Pertanyaan untuk Dijawab →
**1)** Jawab pertanyaan berikut berdasarkan teks tentang Kristen Ortodoks di Ethiopia, dengan menandai jawaban (a), (b), dan (c):
(a) Raja mana yang pada abad ke-4 menjadikan Ortodoks sebagai agama resmi, dan kerajaan apa yang ia perintah?
(b) Sampai pukul berapa penganut Ortodoks berpuasa makan dan minum?
(c) Berapa hari durasi puasa selama masa Adven?
**2)** Ulangi seluruh bagian teks tentang Kristen Ortodoks di Ethiopia, mulai dari "Puasa tersebut antara" sampai ke "selama 16 hari.".

Baca berita dengan sedikit iklan, klik di sini
ADA pemandangan yang kerap ditemui di Addis Ababa, Ethiopia. Seseorang yang sedang berjalan kaki akan berhenti, menghadap ke gereja yang dilaluinya, lalu membuat tanda salib. Setelah itu, ia akan melanjutkan langkahnya yang tadi terhenti. Hal yang hampir sama saya temukan selama tujuh hari perjalanan mengelilingi Ethiopia, dari Omorate di selatan hingga Lalibela di utara. Wendy, sopir mobil sewaan, membuat tanda salib setiap kali melewati gereja yang dilaluinya sembari menyetir. “Kenapa kamu melakukan itu?” saya bertanya. Wendy hanya membalas dengan senyum.
Ethiopia dikenal dengan tradisi Kristen Ortodoks yang kuat. Ajaran Kristen sudah masuk ke Ethiopia pada abad pertama, setelah Yesus Kristus wafat. Beberapa literatur menyebutkan ada dua murid Yesus yang menyebarkan Kristen hingga ke Ethiopia, yakni Matius dan Filipus. Pada abad ke-4, Raja Ezana, yang memerintah Kerajaan Aksum, menjadikan Ortodoks sebagai agama resmi di seluruh wilayahnya.
Kristen Ortodoks Ethiopia punya beberapa perbedaan dengan denominasi Katolik dan Kristen lain. Ihwal makan daging babi misalnya. Bagi kebanyakan umat kristiani, memakan daging babi adalah hal biasa. Namun, bagi penganut Ortodoks, layaknya muslim, daging babi dianggap haram. “Karena ada kejadian dalam Kitab Suci bahwa Yesus mengusir setan dan masuk ke babi,” kata Genet Tesfaye, perempuan penganut Ortodoks.
Selain itu, umat Ortodoks di Ethiopia menjalankan puasa lebih dari 200 hari dalam setahun. Bandingkan dengan masa puasa atau pantang dalam Katolik, yang hanya 40 hari sebelum Paskah. Penganut Ortodoks puasa makan dan minum hingga pukul 3 sore. Setelah berbuka pun mereka tidak boleh memakan produk hewani, seperti daging, telur, dan susu.
Puasa tersebut antara lain selama masa Adven atau menjelang Natal dengan durasi 45 hari, masa Prapaskah selama 56 hari, peringatan para rasul Yesus menerima roh kudus setelah Pantekosta selama 42 hari pada Mei-Juli, dan peringatan Maria diangkat ke surga pada Agustus selama 16 hari.

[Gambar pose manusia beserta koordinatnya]

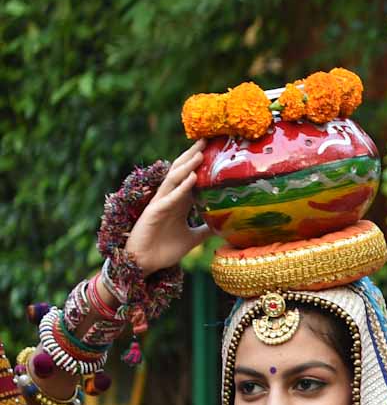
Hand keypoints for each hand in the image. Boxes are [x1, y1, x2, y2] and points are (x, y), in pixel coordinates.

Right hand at [123, 142, 210, 274]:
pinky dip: (181, 187)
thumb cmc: (165, 250)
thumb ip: (205, 230)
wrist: (145, 264)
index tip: (215, 151)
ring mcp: (160, 203)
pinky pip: (169, 197)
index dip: (201, 165)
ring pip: (174, 180)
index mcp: (178, 203)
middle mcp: (169, 199)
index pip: (191, 179)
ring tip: (200, 153)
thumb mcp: (192, 239)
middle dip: (193, 156)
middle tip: (207, 140)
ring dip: (187, 166)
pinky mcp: (153, 212)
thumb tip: (224, 227)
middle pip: (181, 173)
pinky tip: (192, 178)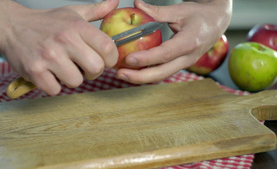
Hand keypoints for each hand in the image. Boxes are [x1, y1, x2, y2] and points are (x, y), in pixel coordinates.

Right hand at [0, 0, 118, 95]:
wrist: (11, 26)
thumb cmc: (46, 23)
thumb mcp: (73, 13)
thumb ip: (96, 10)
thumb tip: (115, 2)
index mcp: (77, 27)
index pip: (108, 48)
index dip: (111, 59)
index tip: (104, 61)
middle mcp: (64, 40)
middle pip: (96, 69)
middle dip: (92, 72)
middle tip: (83, 67)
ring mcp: (49, 56)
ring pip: (76, 81)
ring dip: (71, 79)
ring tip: (63, 69)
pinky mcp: (35, 70)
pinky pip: (55, 90)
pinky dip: (54, 86)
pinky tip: (50, 74)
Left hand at [116, 0, 231, 83]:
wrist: (218, 22)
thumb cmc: (200, 14)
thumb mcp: (180, 10)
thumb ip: (158, 11)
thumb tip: (136, 4)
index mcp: (190, 42)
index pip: (164, 54)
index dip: (146, 58)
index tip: (129, 59)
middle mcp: (188, 57)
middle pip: (162, 73)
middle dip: (139, 76)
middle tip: (120, 74)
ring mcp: (185, 63)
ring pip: (162, 75)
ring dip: (141, 77)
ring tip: (123, 74)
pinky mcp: (181, 64)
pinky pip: (163, 72)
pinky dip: (148, 73)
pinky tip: (134, 70)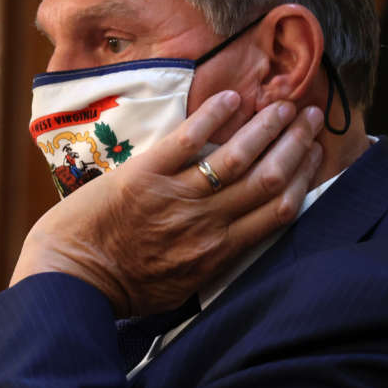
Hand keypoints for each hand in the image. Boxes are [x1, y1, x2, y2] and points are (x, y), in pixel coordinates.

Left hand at [10, 91, 325, 316]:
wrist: (71, 280)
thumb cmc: (122, 288)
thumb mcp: (181, 288)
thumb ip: (213, 261)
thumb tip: (238, 237)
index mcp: (219, 252)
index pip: (279, 210)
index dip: (305, 177)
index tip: (316, 153)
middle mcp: (207, 222)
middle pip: (269, 177)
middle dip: (296, 143)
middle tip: (310, 117)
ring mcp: (177, 195)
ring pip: (237, 156)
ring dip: (266, 126)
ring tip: (283, 103)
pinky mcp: (145, 174)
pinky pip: (188, 140)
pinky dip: (213, 116)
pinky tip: (232, 98)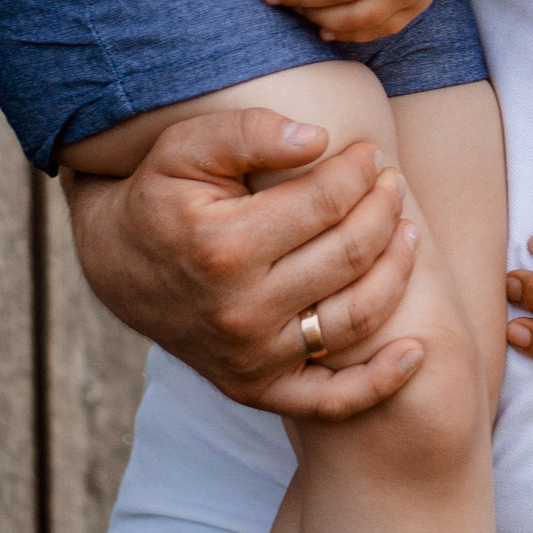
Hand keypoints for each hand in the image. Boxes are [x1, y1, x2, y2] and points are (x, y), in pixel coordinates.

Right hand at [60, 105, 424, 420]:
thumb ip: (250, 132)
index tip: (371, 154)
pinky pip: (331, 400)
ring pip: (354, 318)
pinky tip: (416, 352)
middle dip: (383, 211)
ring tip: (407, 233)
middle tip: (392, 184)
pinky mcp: (256, 388)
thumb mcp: (187, 147)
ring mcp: (251, 357)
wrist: (116, 265)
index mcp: (224, 246)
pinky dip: (380, 382)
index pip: (325, 203)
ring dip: (396, 272)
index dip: (359, 172)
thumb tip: (318, 139)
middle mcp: (240, 310)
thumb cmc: (160, 195)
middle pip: (348, 255)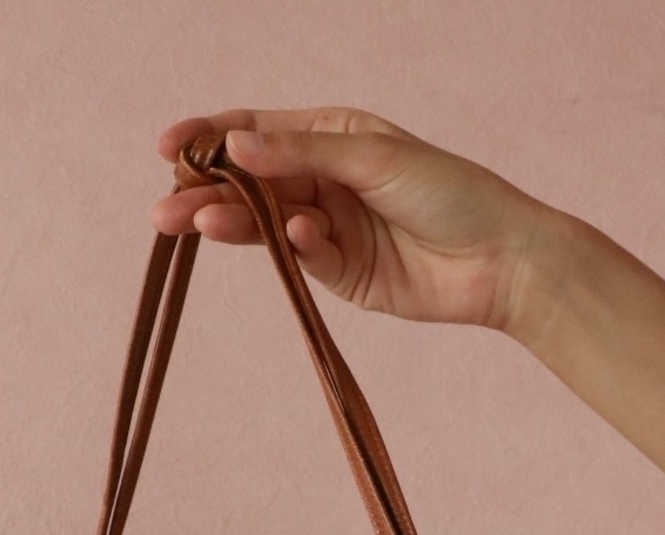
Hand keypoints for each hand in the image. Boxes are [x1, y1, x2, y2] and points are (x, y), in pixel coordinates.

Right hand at [151, 107, 555, 335]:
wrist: (500, 259)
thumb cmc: (449, 192)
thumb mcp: (372, 158)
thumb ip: (301, 154)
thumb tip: (236, 145)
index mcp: (332, 135)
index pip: (257, 132)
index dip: (209, 137)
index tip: (168, 147)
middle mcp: (324, 177)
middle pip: (250, 183)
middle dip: (206, 193)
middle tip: (165, 210)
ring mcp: (328, 227)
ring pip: (264, 223)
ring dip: (229, 225)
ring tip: (191, 227)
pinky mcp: (338, 273)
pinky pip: (301, 258)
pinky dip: (294, 248)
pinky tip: (298, 237)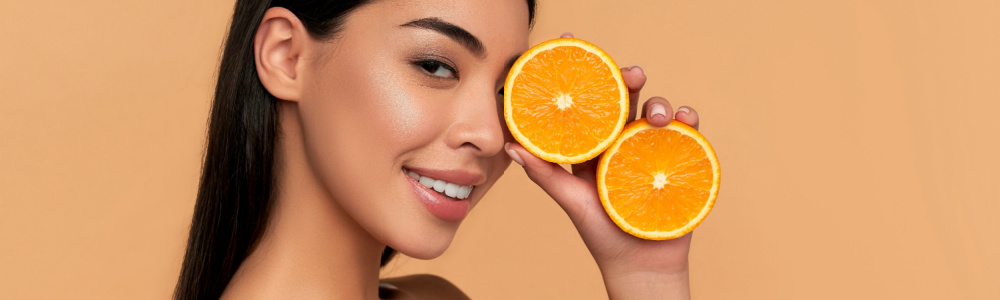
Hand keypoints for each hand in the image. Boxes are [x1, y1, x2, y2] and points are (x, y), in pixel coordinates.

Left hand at [503, 33, 700, 298]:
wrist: (639, 266)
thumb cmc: (601, 234)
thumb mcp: (570, 200)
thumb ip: (544, 174)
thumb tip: (510, 146)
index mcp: (594, 144)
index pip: (589, 102)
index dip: (584, 73)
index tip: (576, 46)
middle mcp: (622, 141)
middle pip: (625, 99)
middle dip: (628, 79)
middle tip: (631, 74)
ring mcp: (651, 150)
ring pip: (656, 112)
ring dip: (659, 103)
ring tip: (657, 114)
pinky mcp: (679, 161)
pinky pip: (687, 134)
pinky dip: (688, 122)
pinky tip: (684, 121)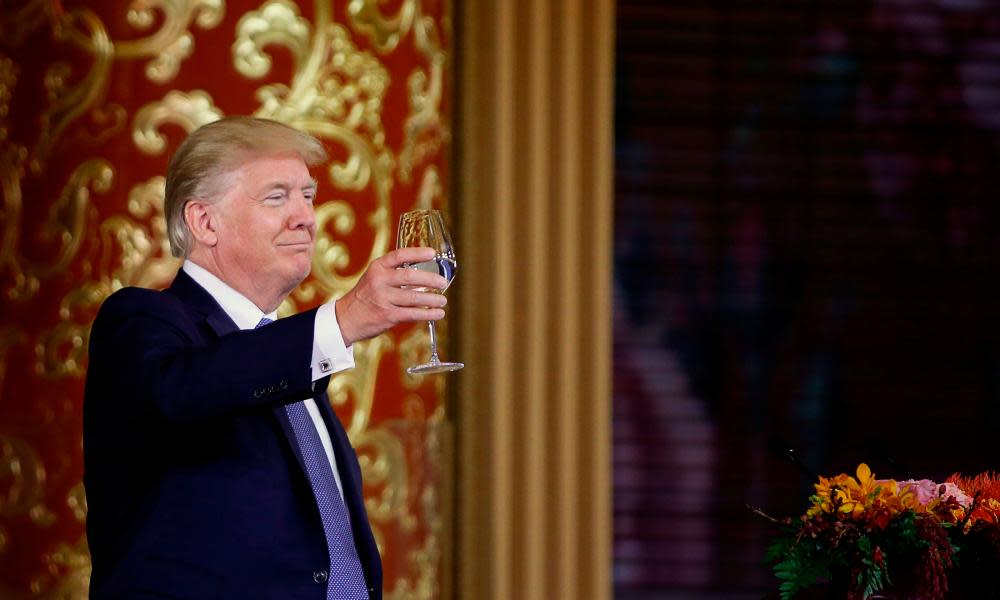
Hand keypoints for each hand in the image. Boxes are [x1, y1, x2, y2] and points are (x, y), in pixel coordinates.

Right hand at [334, 247, 448, 345]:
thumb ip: (396, 275)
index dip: (417, 253)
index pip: (399, 255)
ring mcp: (382, 298)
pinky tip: (438, 314)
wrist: (346, 318)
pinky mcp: (387, 315)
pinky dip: (428, 314)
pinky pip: (413, 314)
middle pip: (410, 276)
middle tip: (443, 282)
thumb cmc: (366, 296)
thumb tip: (426, 278)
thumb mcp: (375, 278)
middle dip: (431, 280)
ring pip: (414, 297)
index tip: (432, 253)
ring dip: (432, 299)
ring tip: (443, 300)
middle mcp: (379, 281)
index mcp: (377, 267)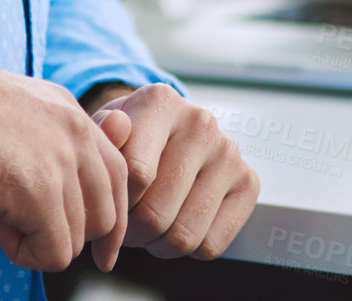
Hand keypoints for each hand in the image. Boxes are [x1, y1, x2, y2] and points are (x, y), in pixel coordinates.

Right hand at [0, 47, 129, 272]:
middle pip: (107, 213)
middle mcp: (75, 130)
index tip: (99, 248)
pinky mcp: (39, 193)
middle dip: (74, 236)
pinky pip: (53, 254)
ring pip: (77, 238)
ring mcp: (60, 160)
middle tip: (29, 232)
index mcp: (68, 109)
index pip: (119, 173)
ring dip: (36, 239)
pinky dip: (22, 252)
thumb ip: (47, 140)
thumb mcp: (9, 110)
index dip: (110, 217)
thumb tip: (66, 193)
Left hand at [88, 83, 258, 260]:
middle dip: (131, 232)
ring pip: (184, 236)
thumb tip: (116, 126)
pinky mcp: (249, 183)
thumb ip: (102, 134)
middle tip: (125, 224)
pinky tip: (175, 224)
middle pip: (156, 213)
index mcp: (161, 101)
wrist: (166, 135)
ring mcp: (229, 153)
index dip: (116, 203)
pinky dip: (187, 250)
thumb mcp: (105, 132)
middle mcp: (201, 122)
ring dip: (156, 244)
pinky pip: (211, 246)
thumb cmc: (128, 139)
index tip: (109, 204)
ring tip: (147, 226)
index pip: (136, 175)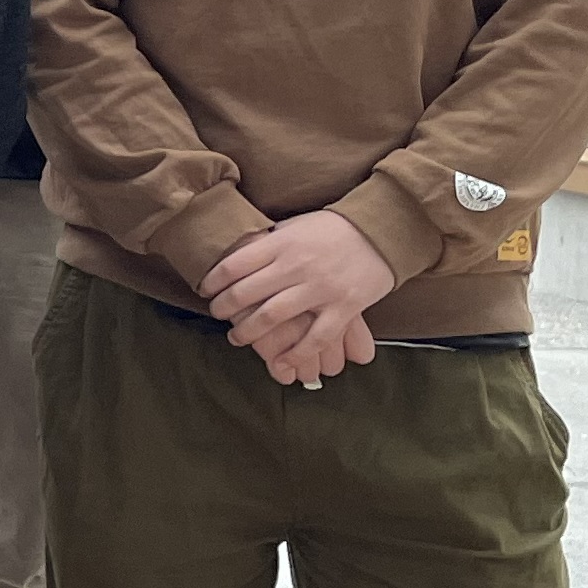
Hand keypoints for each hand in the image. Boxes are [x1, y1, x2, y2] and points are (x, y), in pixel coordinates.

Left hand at [204, 211, 396, 387]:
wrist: (382, 230)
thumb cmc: (333, 228)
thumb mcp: (294, 226)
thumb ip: (268, 243)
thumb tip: (235, 256)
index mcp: (282, 243)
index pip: (234, 265)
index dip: (213, 281)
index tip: (204, 290)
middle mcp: (297, 266)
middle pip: (246, 294)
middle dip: (224, 309)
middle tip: (216, 314)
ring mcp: (321, 288)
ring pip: (273, 317)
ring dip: (248, 332)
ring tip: (236, 337)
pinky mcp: (345, 307)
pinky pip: (315, 338)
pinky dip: (295, 353)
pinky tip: (281, 361)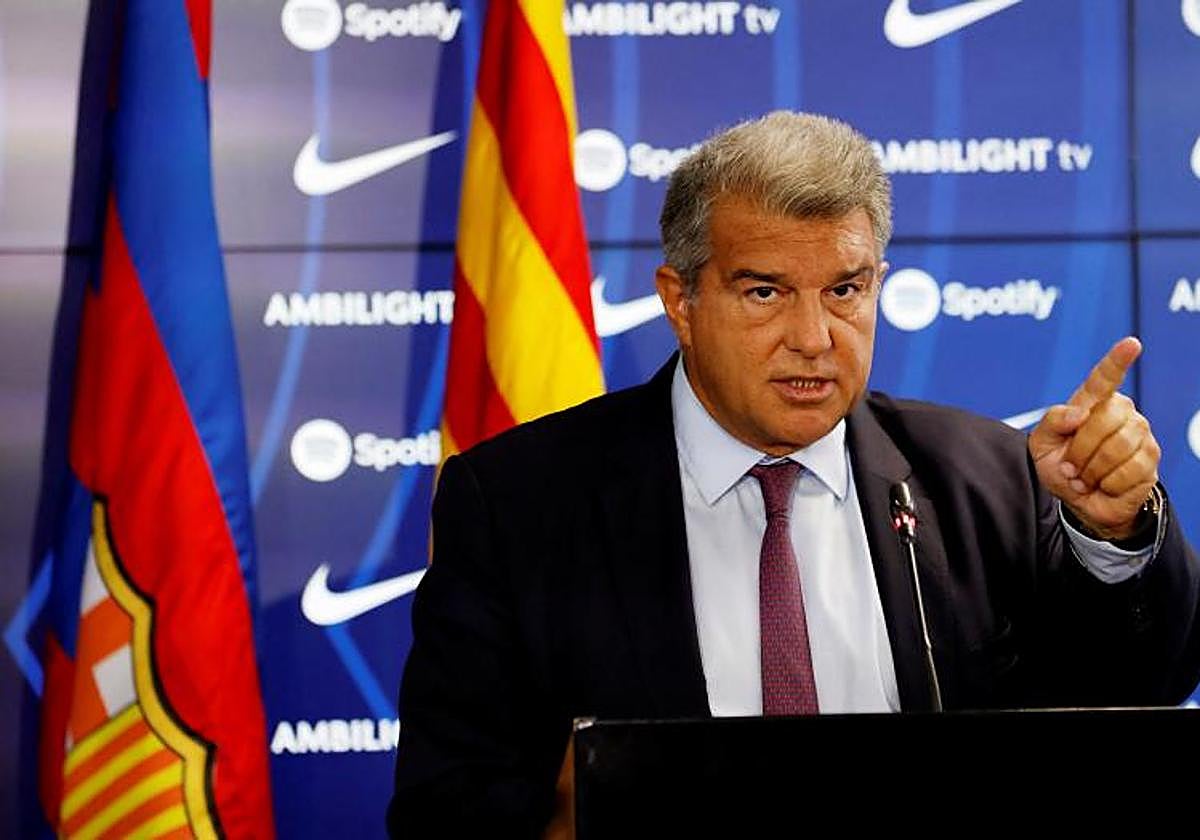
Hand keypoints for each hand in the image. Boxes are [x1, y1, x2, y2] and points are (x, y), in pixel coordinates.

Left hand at [1028, 336, 1160, 539]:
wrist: (1076, 500)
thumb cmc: (1060, 465)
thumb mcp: (1042, 443)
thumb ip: (1053, 421)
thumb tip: (1078, 414)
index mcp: (1094, 403)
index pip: (1105, 378)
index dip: (1117, 361)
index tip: (1131, 344)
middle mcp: (1123, 414)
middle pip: (1105, 421)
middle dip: (1080, 449)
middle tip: (1070, 465)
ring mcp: (1141, 436)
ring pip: (1118, 448)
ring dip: (1092, 470)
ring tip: (1085, 476)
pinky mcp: (1151, 461)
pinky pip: (1128, 472)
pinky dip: (1107, 485)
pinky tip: (1103, 485)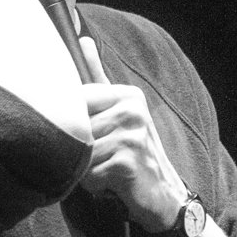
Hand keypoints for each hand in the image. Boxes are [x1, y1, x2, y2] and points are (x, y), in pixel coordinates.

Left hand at [78, 36, 188, 232]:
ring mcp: (131, 134)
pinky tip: (113, 184)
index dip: (72, 127)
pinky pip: (91, 174)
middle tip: (103, 159)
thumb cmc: (133, 155)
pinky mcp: (128, 160)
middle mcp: (131, 109)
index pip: (76, 102)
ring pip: (81, 153)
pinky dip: (96, 185)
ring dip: (88, 170)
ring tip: (108, 171)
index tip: (91, 140)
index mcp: (126, 95)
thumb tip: (82, 40)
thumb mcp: (118, 113)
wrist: (164, 196)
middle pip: (76, 130)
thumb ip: (98, 78)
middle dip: (81, 152)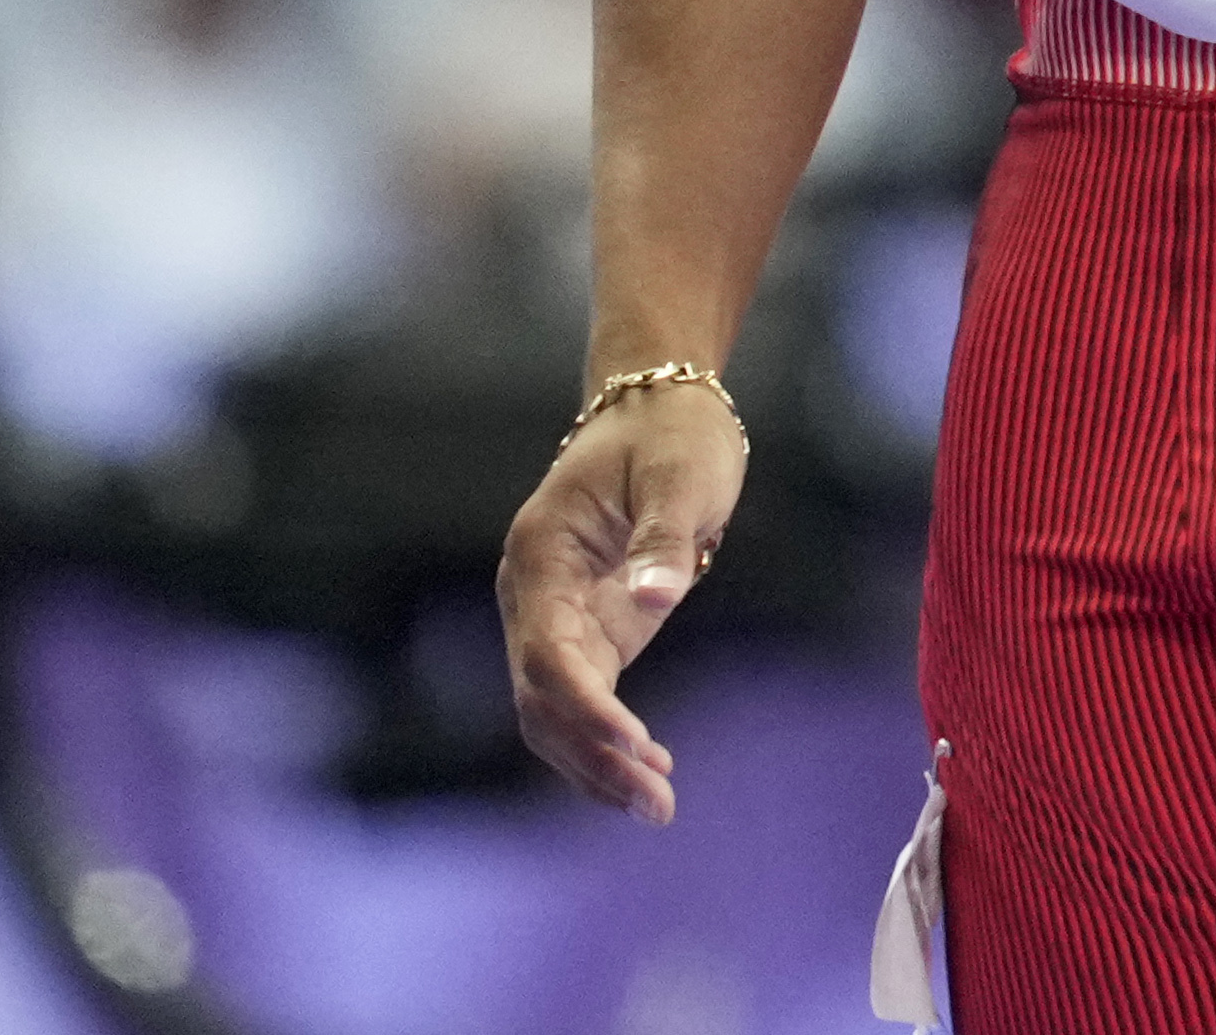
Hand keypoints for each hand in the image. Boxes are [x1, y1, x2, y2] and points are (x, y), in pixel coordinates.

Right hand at [496, 389, 747, 819]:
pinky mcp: (587, 630)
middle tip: (656, 802)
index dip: (587, 706)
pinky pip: (580, 702)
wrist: (662, 407)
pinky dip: (604, 743)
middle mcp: (533, 593)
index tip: (637, 744)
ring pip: (552, 712)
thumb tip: (655, 598)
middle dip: (592, 754)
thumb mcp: (682, 476)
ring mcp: (554, 617)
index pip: (548, 652)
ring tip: (656, 808)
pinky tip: (644, 779)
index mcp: (540, 553)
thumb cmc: (673, 435)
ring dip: (595, 763)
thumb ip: (665, 539)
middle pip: (541, 698)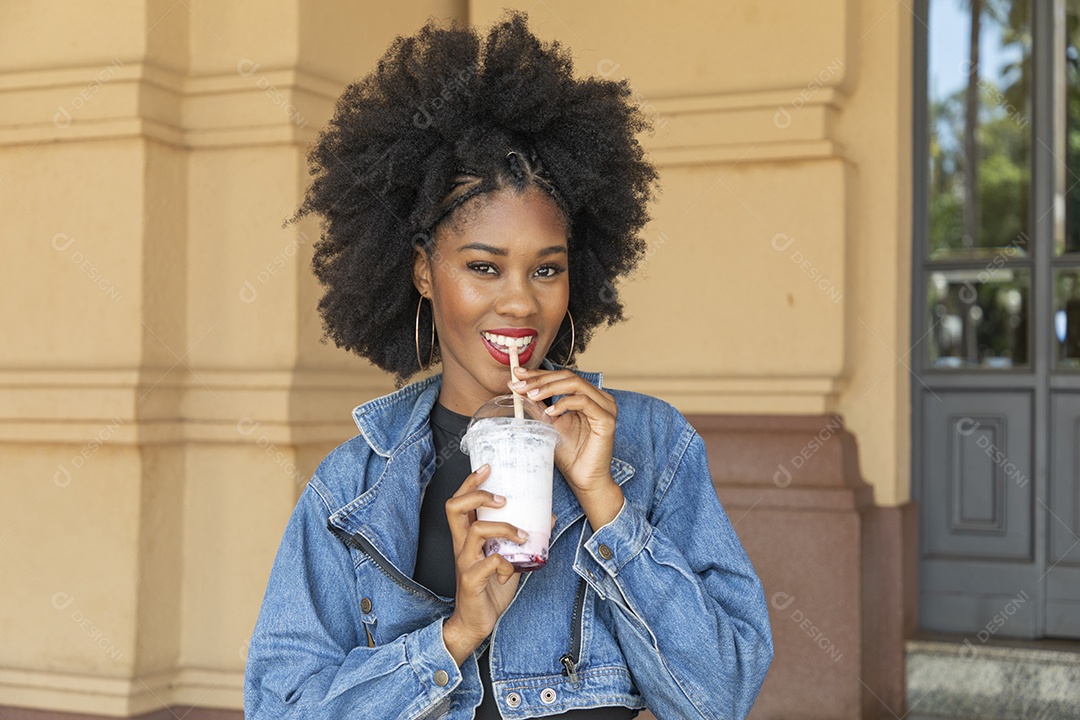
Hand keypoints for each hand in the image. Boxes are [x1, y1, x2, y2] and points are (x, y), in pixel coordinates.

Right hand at [442, 464, 523, 665]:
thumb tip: (547, 519)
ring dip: (504, 528)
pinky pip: (490, 563)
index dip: (470, 482)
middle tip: (502, 498)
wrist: (475, 622)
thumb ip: (521, 540)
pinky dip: (505, 564)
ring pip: (476, 530)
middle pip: (454, 507)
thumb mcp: (508, 559)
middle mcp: (461, 545)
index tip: (488, 467)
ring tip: (522, 534)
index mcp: (466, 537)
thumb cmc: (489, 589)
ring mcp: (465, 562)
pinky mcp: (472, 580)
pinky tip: (510, 571)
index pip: (459, 501)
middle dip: (478, 494)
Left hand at [509, 367, 623, 527]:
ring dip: (550, 388)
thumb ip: (537, 405)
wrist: (584, 479)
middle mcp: (599, 398)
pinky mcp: (607, 419)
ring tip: (531, 396)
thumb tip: (516, 387)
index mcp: (588, 396)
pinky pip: (584, 402)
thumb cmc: (570, 454)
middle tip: (519, 384)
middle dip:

Jawaban Tugas →
**1)**
(a) Raja Ezana, yang memerintah Kerajaan Aksum.
(b) Sampai pukul 3 sore.
(c) 45 hari.

**2)**
Puasa tersebut antara lain selama masa Adven atau menjelang Natal dengan durasi 45 hari, masa Prapaskah selama 56 hari, peringatan para rasul Yesus menerima roh kudus setelah Pantekosta selama 42 hari pada Mei-Juli, dan peringatan Maria diangkat ke surga pada Agustus selama 16 hari.